Tax reform was a key selling point of President Trump’s campaign. Farmers and small business owners alike were enticed by his promise to stimulate the economy with lower taxes. Given the trouble Congress is having with healthcare reform, some farmers are concerned tax reform might not happen. However, tax reform could be right around the corner.
According to Jim Weisemeyer, a political analyst for Farm Journal Media, tax reform won’t be as hard as healthcare reform. "At least you have the White House, President Trump and key White House officials, speaking in the same arena on this topic," he said.
Additionally, health care doesn’t necessarily have to be sorted out before tax reform can begin as many previously thought.
“It just would make tax cuts easier,” Senator Grassley of Iowa told AgriTalk host Mike Adams earlier this week. “You don’t necessarily have to do one after the other.”
Farmers across the country have tax reform as a priority of the current administration and Grassley agrees.
“We have to have tax cuts to stimulate the economy, to get economic growth, and to create jobs, "he said.
Tax reform priorities for Missouri farmer Charlie Kruse include eliminating the estate tax and adjusting the overall tax rate.

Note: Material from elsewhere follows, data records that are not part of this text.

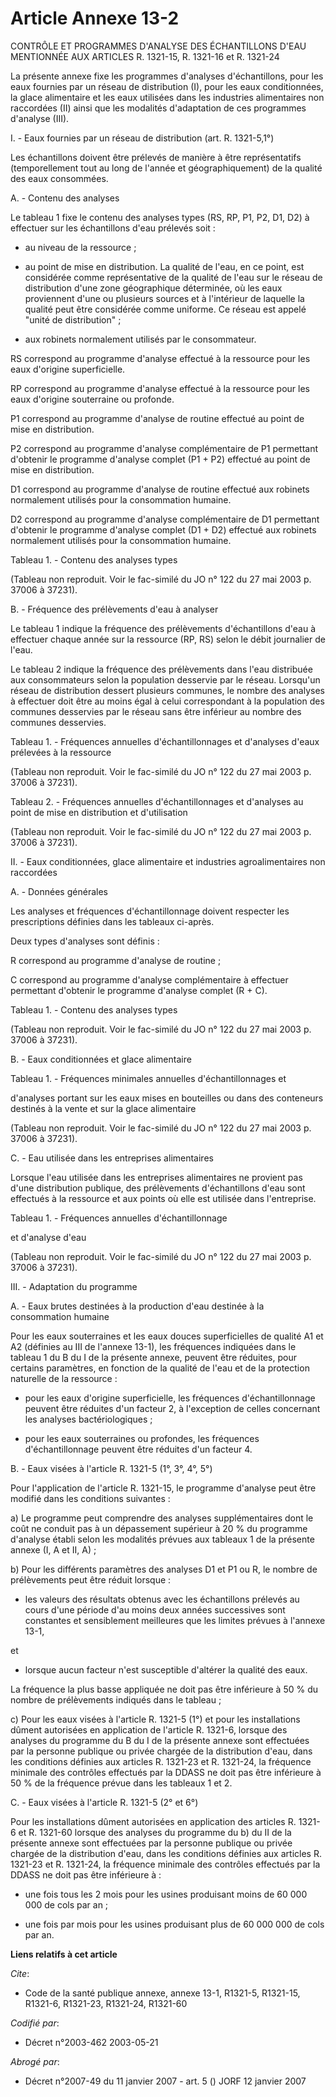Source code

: # Article Annexe 13-2

CONTRÔLE ET PROGRAMMES D'ANALYSE DES ÉCHANTILLONS D'EAU MENTIONNÉE AUX ARTICLES R. 1321-15, R. 1321-16 et R. 1321-24  

La présente annexe fixe les programmes d'analyses d'échantillons, pour les eaux fournies par un réseau de distribution (I),
pour les eaux conditionnées, la glace alimentaire et les eaux utilisées dans les industries alimentaires non raccordées (II)
ainsi que les modalités d'adaptation de ces programmes d'analyse (III).

I. - Eaux fournies par un réseau de distribution (art. R. 1321-5,1°)

Les échantillons doivent être prélevés de manière à être représentatifs (temporellement tout au long de l'année et
géographiquement) de la qualité des eaux consommées.

A. - Contenu des analyses

Le tableau 1 fixe le contenu des analyses types (RS, RP, P1, P2, D1, D2) à effectuer sur les échantillons d'eau prélevés
soit :

- au niveau de la ressource ;

- au point de mise en distribution. La qualité de l'eau, en ce point, est considérée comme représentative de la qualité de
l'eau sur le réseau de distribution d'une zone géographique déterminée, où les eaux proviennent d'une ou plusieurs sources et
à l'intérieur de laquelle la qualité peut être considérée comme uniforme. Ce réseau est appelé "unité de distribution" ;

- aux robinets normalement utilisés par le consommateur.

RS correspond au programme d'analyse effectué à la ressource pour les eaux d'origine superficielle.

RP correspond au programme d'analyse effectué à la ressource pour les eaux d'origine souterraine ou profonde.

P1 correspond au programme d'analyse de routine effectué au point de mise en distribution.

P2 correspond au programme d'analyse complémentaire de P1 permettant d'obtenir le programme d'analyse complet (P1 + P2)
effectué au point de mise en distribution.

D1 correspond au programme d'analyse de routine effectué aux robinets normalement utilisés pour la consommation humaine.

D2 correspond au programme d'analyse complémentaire de D1 permettant d'obtenir le programme d'analyse complet (D1 + D2)
effectué aux robinets normalement utilisés pour la consommation humaine.

Tableau 1. - Contenu des analyses types

(Tableau non reproduit. Voir le fac-similé du JO n° 122 du 27 mai 2003 p. 37006 à 37231).

B. - Fréquence des prélèvements d'eau à analyser

Le tableau 1 indique la fréquence des prélèvements d'échantillons d'eau à effectuer chaque année sur la ressource (RP, RS)
selon le débit journalier de l'eau.

Le tableau 2 indique la fréquence des prélèvements dans l'eau distribuée aux consommateurs selon la population desservie par
le réseau. Lorsqu'un réseau de distribution dessert plusieurs communes, le nombre des analyses à effectuer doit être au moins
égal à celui correspondant à la population des communes desservies par le réseau sans être inférieur au nombre des communes
desservies.

Tableau 1. - Fréquences annuelles d'échantillonnages et d'analyses d'eaux prélevées à la ressource

(Tableau non reproduit. Voir le fac-similé du JO n° 122 du 27 mai 2003 p. 37006 à 37231).

Tableau 2. - Fréquences annuelles d'échantillonnages et d'analyses au point de mise en distribution et d'utilisation

(Tableau non reproduit. Voir le fac-similé du JO n° 122 du 27 mai 2003 p. 37006 à 37231).

II. - Eaux conditionnées, glace alimentaire et industries agroalimentaires non raccordées

A. - Données générales

Les analyses et fréquences d'échantillonnage doivent respecter les prescriptions définies dans les tableaux ci-après.

Deux types d'analyses sont définis :

R correspond au programme d'analyse de routine ;

C correspond au programme d'analyse complémentaire à effectuer permettant d'obtenir le programme d'analyse complet (R + C).

Tableau 1. - Contenu des analyses types

(Tableau non reproduit. Voir le fac-similé du JO n° 122 du 27 mai 2003 p. 37006 à 37231).

B. - Eaux conditionnées et glace alimentaire

Tableau 1. - Fréquences minimales annuelles d'échantillonnages et

d'analyses portant sur les eaux mises en bouteilles ou dans des conteneurs destinés à la vente et sur la glace alimentaire

(Tableau non reproduit. Voir le fac-similé du JO n° 122 du 27 mai 2003 p. 37006 à 37231).

C. - Eau utilisée dans les entreprises alimentaires

Lorsque l'eau utilisée dans les entreprises alimentaires ne provient pas d'une distribution publique, des prélèvements
d'échantillons d'eau sont effectués à la ressource et aux points où elle est utilisée dans l'entreprise.

Tableau 1. - Fréquences annuelles d'échantillonnage

et d'analyse d'eau

(Tableau non reproduit. Voir le fac-similé du JO n° 122 du 27 mai 2003 p. 37006 à 37231).

III. - Adaptation du programme

A. - Eaux brutes destinées à la production d'eau destinée à la consommation humaine

Pour les eaux souterraines et les eaux douces superficielles de qualité A1 et A2 (définies au III de l'annexe 13-1), les
fréquences indiquées dans le tableau 1 du B du I de la présente annexe, peuvent être réduites, pour certains paramètres, en
fonction de la qualité de l'eau et de la protection naturelle de la ressource :

- pour les eaux d'origine superficielle, les fréquences d'échantillonnage peuvent être réduites d'un facteur 2, à l'exception
de celles concernant les analyses bactériologiques ;

- pour les eaux souterraines ou profondes, les fréquences d'échantillonnage peuvent être réduites d'un facteur 4.

B. - Eaux visées à l'article R. 1321-5 (1°, 3°, 4°, 5°)

Pour l'application de l'article R. 1321-15, le programme d'analyse peut être modifié dans les conditions suivantes :

a) Le programme peut comprendre des analyses supplémentaires dont le coût ne conduit pas à un dépassement supérieur à 20 % du
programme d'analyse établi selon les modalités prévues aux tableaux 1 de la présente annexe (I, A et II, A) ;

b) Pour les différents paramètres des analyses D1 et P1 ou R, le nombre de prélèvements peut être réduit lorsque :

- les valeurs des résultats obtenus avec les échantillons prélevés au cours d'une période d'au moins deux années successives
sont constantes et sensiblement meilleures que les limites prévues à l'annexe 13-1,

et

- lorsque aucun facteur n'est susceptible d'altérer la qualité des eaux.

La fréquence la plus basse appliquée ne doit pas être inférieure à 50 % du nombre de prélèvements indiqués dans le tableau ;

c) Pour les eaux visées à l'article R. 1321-5 (1°) et pour les installations dûment autorisées en application de l'article R.
1321-6, lorsque des analyses du programme du B du I de la présente annexe sont effectuées par la personne publique ou privée
chargée de la distribution d'eau, dans les conditions définies aux articles R. 1321-23 et R. 1321-24, la fréquence minimale
des contrôles effectués par la DDASS ne doit pas être inférieure à 50 % de la fréquence prévue dans les tableaux 1 et 2.

C. - Eaux visées à l'article R. 1321-5 (2° et 6°)

Pour les installations dûment autorisées en application des articles R. 1321-6 et R. 1321-60 lorsque des analyses du
programme du b) du II de la présente annexe sont effectuées par la personne publique ou privée chargée de la distribution
d'eau, dans les conditions définies aux articles R. 1321-23 et R. 1321-24, la fréquence minimale des contrôles effectués par
la DDASS ne doit pas être inférieure à :

- une fois tous les 2 mois pour les usines produisant moins de 60 000 000 de cols par an ;

- une fois par mois pour les usines produisant plus de 60 000 000 de cols par an.

**Liens relatifs à cet article**

_Cite_:

  - Code de la santé publique annexe, annexe 13-1, R1321-5, R1321-15, R1321-6, R1321-23, R1321-24, R1321-60

_Codifié par_:

  - Décret n°2003-462 2003-05-21

_Abrogé par_:

  - Décret n°2007-49 du 11 janvier 2007 - art. 5 () JORF 12 janvier 2007
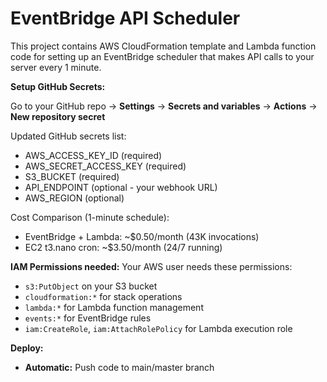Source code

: # EventBridge API Scheduler

This project contains AWS CloudFormation template and Lambda function code for setting up an EventBridge scheduler that makes API calls to your server every 1 minute.

**Setup GitHub Secrets:**

Go to your GitHub repo → **Settings** → **Secrets and variables** → **Actions** → **New repository secret**

Updated GitHub secrets list:

- AWS_ACCESS_KEY_ID (required)
- AWS_SECRET_ACCESS_KEY (required)
- S3_BUCKET (required)
- API_ENDPOINT (optional - your webhook URL)
- AWS_REGION (optional)

 Cost Comparison (1-minute schedule):
  - EventBridge + Lambda: ~$0.50/month (43K invocations)
  - EC2 t3.nano cron: ~$3.50/month (24/7 running)

**IAM Permissions needed:**
Your AWS user needs these permissions:

- `s3:PutObject` on your S3 bucket
- `cloudformation:*` for stack operations
- `lambda:*` for Lambda function management
- `events:*` for EventBridge rules
- `iam:CreateRole`, `iam:AttachRolePolicy` for Lambda execution role

**Deploy:**

- **Automatic:** Push code to main/master branch
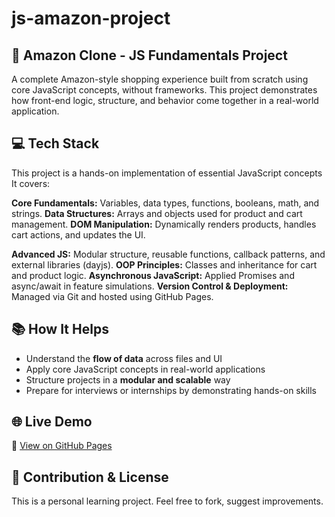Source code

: # js-amazon-project
## 🛒 Amazon Clone - JS Fundamentals Project

A complete Amazon-style shopping experience built from scratch using core JavaScript concepts, 
without frameworks. This project demonstrates how front-end logic, structure, and behavior come 
together in a real-world application.

## 💻 Tech Stack 

This project is a hands-on implementation of essential JavaScript concepts It covers:

**Core Fundamentals:** Variables, data types, functions, booleans, math, and strings.
**Data Structures:** Arrays and objects used for product and cart management.
**DOM Manipulation:** Dynamically renders products, handles cart actions, and updates the UI.

**Advanced JS:** Modular structure, reusable functions, callback patterns, and external libraries (dayjs).
**OOP Principles:** Classes and inheritance for cart and product logic.
**Asynchronous JavaScript:** Applied Promises and async/await in feature simulations.
**Version Control & Deployment:** Managed via Git and hosted using GitHub Pages.

## 📚 How It Helps

- Understand the **flow of data** across files and UI
- Apply core JavaScript concepts in real-world applications
- Structure projects in a **modular and scalable** way
- Prepare for interviews or internships by demonstrating hands-on skills

## 🌐 Live Demo

🔗 [View on GitHub Pages](https://shruuti-005.github.io/js-amazon-project/)

## 🤝 Contribution & License

This is a personal learning project. Feel free to fork, suggest improvements.
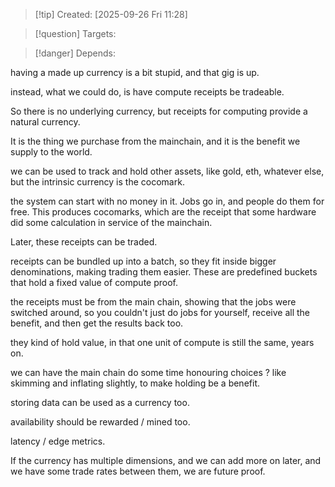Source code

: 
>[!tip] Created: [2025-09-26 Fri 11:28]

>[!question] Targets: 

>[!danger] Depends: 

having a made up currency is a bit stupid, and that gig is up.

instead, what we could do, is have compute receipts be tradeable.

So there is no underlying currency, but receipts for computing provide a natural currency.

It is the thing we purchase from the mainchain, and it is the benefit we supply to the world.

we can be used to track and hold other assets, like gold, eth, whatever else, but the intrinsic currency is the cocomark.

the system can start with no money in it.  Jobs go in, and people do them for free.  This produces cocomarks, which are the receipt that some hardware did some calculation in service of the mainchain.

Later, these receipts can be traded.

receipts can be bundled up into a batch, so they fit inside bigger denominations, making trading them easier.  These are predefined buckets that hold a fixed value of compute proof.

the receipts must be from the main chain, showing that the jobs were switched around, so you couldn't just do jobs for yourself, receive all the benefit, and then get the results back too.

they kind of hold value, in that one unit of compute is still the same, years on.

we can have the main chain do some time honouring choices ?
like skimming and inflating slightly, to make holding be a benefit.

storing data can be used as a currency too.

availability should be rewarded / mined too.

latency / edge metrics.

If the currency has multiple dimensions, and we can add more on later, and we have some trade rates between them, we are future proof.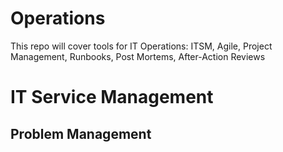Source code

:# Operations
This repo will cover tools for IT Operations: ITSM, Agile, Project Management, Runbooks, Post Mortems, After-Action Reviews

# IT Service Management
## Problem Management
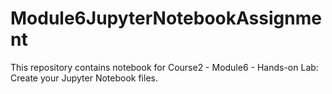 # Module6JupyterNotebookAssignment
This repository contains notebook for Course2 - Module6 - Hands-on Lab: Create your Jupyter Notebook files.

"I think lower tax rate has proven in the past to generate more dollars," he told Adams in AgriTalk’s farmer free for all this week.
Daryl Lies, a farmer in North Dakota, says allowing companies with money in accounts overseas to bring those dollars to America at a lower tax rate would extremely benefit the economy.
"What those folks bring back [to the U.S.] … would be huge for the economy," he told Adams. “If we can boost the economy then we can get some reductions in other areas. We don't have a need for a high tax rate if the economy gets rolling."
Grassley would also like to see a reduction in the marginal tax rate so that there is more incentive for investment.
"Investment creates jobs," he said.
In addition he’d like to lower corporate tax rate. According Grassley, most industrial countries have an average corporate tax rate of 23% and the same tax rate in the U.S. is 35%.
While it's unclear exactly when the administration will get tax reform done Weisemeyer says that they appear to have a pretty aggressive timeline because of the need for a budget fiscal year 2018 budget to be finalized October 1.
"If they can get that done in the first few months of 2018 the market will have to bill back in what they previously factored in right after the Trump administration win, "he says.